After the quarry was closed, excess dirt from where new houses were being built was filled into the quarry and it turned into a vacant lot. In the mid-1970s, Dr. Alan Benimoff, a current professor at the College of Staten Island, was surveying the land and found a rare stone within the diabase. This stone is called trondhjemite and is only known to be found in Wales and South Africa, as well as the Palisades Sill, which is what makes up Graniteville Quarry.
The Palisades Sill was created about two hundred million years ago. There was a huge earthquake that broke the bedrock apart and molten rock filled in the gap. As the molten rock cooled within the gap, a piece of the bedrock settled within it and it merged with the molten rock. Years later, during the last ice age, the Wisconsin glacier scraped against the rock and exposed the diabase rock, along with the trondhjemite.
In 1999, the State of New York acquired this land. They began to transfer parts of the site to the New York City Department of Parks and Recreation in 2000.  By 2010, the New York City Department of Parks and Recreation received the last of the land, making it about four and a half acres in size. This park is known today as Graniteville Quarry Park and is located between Forest Avenue, Eunice Place, Wilcox Street, and Van Name Avenue.

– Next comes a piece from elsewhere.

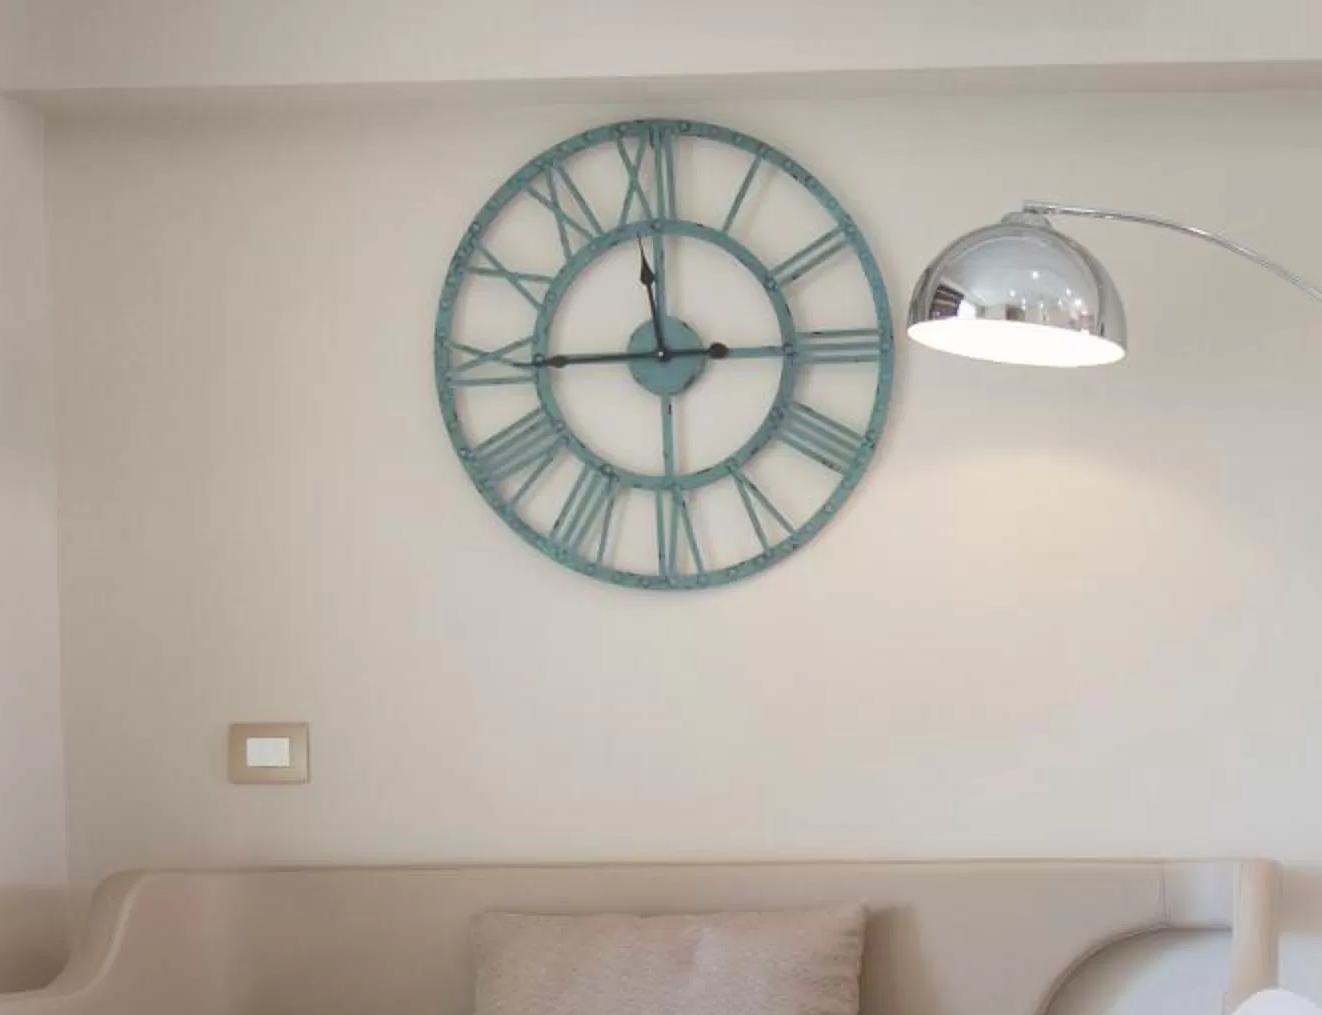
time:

As of now, the New York City Department of Parks and Recreation has maintained this park as an undeveloped natural area. With the help of the Mariners Harbor Civic Association, the New York City Department of Parks and Recreation is trying to clean up the site and make this a passive park. They would like to clean up this park and add plantings and pebble walking paths. They would also like to polish and enhance the rock formation, which would include brass plates that would identify the rock types. A sign would be placed in the park to inform visitors of how the rock was actually formed, and a nice, iron gate with rock pillars would be installed to show the entrance of the park.